How about applying merge as both seqop
and comboop
?
val in = Array(
Map("a" -> 1, "b" -> 2),
Map("a" -> 11, "c" -> 4),
Map("b" -> 7, "c" -> 10)
)
def merge(m1: Map[String, Int], m2: Map[String, Int]): Map[String, Int] =
m1 ++ m2.map { case (k, v) => k -> (v + m1.getOrElse(k, 0)) }
in.par.aggregate(Map[String, Int]())(merge, merge)
Update
You pass to aggregate
initial accumulator value(empty map) and two closures - seqop
and comboop
.
Parallel sequence splits in several partitions to be processed in parallel. Each partition is processed by successively applying seqop
to accumulator and array element.
def seqop(
accumulator: Map[String, Int],
element: Map[String, Int]): Map[String, Int] = merge(accumulator, element)
seqop
takes initial accumulator value and first array element and merges it. Next it takes previous result and next array element and so on until whole partition is merged in one map.

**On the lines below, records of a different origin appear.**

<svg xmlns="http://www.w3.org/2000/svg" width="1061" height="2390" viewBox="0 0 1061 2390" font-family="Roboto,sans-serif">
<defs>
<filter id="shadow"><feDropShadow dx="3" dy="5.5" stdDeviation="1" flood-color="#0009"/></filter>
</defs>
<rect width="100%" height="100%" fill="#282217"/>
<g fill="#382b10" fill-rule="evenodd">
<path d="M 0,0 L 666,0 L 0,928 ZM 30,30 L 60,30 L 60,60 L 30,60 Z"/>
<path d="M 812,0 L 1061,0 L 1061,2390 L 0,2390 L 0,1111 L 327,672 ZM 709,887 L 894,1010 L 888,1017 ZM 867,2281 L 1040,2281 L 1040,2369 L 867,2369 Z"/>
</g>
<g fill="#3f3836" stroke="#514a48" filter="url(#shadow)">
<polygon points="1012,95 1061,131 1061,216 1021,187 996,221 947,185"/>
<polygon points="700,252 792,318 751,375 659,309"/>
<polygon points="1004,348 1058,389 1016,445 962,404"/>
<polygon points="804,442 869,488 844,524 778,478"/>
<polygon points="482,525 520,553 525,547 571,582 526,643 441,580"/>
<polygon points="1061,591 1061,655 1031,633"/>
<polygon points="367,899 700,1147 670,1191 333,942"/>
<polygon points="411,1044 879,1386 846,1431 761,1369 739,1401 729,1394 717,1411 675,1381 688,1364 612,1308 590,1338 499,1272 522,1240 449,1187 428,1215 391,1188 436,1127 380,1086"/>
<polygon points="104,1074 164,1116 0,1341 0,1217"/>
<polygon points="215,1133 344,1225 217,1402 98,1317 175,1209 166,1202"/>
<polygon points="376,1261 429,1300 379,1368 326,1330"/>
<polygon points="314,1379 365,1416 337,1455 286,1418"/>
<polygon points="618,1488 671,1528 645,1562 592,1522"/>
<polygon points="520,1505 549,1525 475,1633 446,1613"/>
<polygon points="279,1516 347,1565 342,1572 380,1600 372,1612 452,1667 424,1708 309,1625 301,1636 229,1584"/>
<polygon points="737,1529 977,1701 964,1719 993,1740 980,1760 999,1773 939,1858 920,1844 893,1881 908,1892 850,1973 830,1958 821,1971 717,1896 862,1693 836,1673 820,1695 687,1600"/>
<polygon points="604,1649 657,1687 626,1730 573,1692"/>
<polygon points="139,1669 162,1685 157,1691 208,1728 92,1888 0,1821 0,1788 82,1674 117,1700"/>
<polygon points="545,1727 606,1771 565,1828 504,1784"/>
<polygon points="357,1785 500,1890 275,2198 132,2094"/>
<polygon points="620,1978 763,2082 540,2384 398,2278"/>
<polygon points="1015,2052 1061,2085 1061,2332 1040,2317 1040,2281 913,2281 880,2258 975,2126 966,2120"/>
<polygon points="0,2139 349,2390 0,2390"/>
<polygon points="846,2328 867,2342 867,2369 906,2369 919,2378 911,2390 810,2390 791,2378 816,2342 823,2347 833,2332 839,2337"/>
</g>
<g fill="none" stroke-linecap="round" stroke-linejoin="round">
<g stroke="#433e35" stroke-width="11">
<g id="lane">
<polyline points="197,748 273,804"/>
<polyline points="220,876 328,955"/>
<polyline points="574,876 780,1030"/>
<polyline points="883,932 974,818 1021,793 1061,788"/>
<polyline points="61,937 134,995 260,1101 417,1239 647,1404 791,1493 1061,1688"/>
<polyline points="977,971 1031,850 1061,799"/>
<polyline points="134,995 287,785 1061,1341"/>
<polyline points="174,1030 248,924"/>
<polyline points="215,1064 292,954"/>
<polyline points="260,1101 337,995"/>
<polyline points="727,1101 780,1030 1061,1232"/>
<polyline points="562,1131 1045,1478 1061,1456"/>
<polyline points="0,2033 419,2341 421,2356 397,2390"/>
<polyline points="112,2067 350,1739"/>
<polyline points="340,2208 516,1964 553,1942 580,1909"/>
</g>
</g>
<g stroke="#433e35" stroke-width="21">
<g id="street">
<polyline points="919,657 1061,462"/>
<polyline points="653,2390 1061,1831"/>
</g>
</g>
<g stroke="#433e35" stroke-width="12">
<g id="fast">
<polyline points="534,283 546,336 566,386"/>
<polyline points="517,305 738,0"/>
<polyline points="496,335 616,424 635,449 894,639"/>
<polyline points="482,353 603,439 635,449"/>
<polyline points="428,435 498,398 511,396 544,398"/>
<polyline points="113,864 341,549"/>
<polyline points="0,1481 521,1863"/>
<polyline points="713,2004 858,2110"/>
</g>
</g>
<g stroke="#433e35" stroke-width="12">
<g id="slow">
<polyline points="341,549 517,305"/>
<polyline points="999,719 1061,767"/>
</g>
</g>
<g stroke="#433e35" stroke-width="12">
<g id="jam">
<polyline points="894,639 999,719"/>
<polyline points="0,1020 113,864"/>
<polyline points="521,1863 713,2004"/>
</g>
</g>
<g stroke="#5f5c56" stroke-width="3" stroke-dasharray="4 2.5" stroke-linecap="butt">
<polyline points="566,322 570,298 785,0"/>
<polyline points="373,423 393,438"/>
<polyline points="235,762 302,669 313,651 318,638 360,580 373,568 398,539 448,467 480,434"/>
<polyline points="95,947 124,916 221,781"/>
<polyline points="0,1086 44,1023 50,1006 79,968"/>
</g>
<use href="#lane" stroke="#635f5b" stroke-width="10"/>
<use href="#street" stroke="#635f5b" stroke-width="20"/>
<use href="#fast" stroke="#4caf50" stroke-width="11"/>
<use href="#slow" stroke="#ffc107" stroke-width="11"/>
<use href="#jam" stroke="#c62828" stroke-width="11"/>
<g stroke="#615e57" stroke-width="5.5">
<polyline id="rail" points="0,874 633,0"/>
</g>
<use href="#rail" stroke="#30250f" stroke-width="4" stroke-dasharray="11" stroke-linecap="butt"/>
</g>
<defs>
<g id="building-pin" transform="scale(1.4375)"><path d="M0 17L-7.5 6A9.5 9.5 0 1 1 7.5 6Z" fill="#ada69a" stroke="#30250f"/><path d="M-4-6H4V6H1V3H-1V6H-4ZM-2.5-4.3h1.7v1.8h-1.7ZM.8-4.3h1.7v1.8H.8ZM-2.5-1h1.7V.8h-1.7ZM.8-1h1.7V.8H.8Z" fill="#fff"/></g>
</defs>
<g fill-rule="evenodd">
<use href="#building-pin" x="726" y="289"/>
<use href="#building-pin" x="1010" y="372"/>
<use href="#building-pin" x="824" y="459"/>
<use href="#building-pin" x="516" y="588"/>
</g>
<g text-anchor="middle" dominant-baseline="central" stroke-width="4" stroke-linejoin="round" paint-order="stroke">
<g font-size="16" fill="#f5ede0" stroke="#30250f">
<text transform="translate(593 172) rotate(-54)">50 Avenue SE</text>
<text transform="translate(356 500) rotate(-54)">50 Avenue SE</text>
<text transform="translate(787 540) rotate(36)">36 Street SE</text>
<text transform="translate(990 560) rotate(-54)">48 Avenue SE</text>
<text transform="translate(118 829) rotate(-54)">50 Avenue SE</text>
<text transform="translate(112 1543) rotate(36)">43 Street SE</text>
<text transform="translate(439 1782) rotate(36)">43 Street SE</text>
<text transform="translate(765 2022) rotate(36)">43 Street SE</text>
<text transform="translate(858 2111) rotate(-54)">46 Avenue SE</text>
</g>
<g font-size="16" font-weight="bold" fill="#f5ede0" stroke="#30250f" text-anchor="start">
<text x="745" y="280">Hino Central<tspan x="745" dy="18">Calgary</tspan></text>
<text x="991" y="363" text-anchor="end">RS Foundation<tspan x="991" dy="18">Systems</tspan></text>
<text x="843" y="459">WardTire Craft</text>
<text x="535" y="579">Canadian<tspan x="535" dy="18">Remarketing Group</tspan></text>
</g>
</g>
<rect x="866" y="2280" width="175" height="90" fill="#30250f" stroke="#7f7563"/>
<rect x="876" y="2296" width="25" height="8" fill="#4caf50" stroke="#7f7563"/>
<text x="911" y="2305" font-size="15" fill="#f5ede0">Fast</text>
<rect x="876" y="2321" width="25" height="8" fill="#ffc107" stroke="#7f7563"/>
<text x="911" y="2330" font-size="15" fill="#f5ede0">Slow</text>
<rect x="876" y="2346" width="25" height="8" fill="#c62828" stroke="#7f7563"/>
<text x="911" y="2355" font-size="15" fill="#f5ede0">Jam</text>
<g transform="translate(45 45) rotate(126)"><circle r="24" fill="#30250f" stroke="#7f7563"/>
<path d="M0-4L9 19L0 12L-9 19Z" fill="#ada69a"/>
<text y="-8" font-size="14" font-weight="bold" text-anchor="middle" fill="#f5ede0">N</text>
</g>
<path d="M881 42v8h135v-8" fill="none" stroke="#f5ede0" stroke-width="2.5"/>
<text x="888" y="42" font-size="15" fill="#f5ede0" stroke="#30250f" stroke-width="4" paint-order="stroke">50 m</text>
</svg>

When every partition is merged in a separate map, these maps should be combined by applying comboop
. comboop
takes merged map from first partition and merged map from second partition and merges it together. Next it takes previous result and map from third partition and so on until all is merged in one map. This is the result of aggregate
.
def comboop(
m1: Map[String, Int],
m2: Map[String, Int]): Map[String, Int] = merge(m1, m2)
It is just coincidence that seqop
and comboop
are the same. In general they differs in logic and signatures.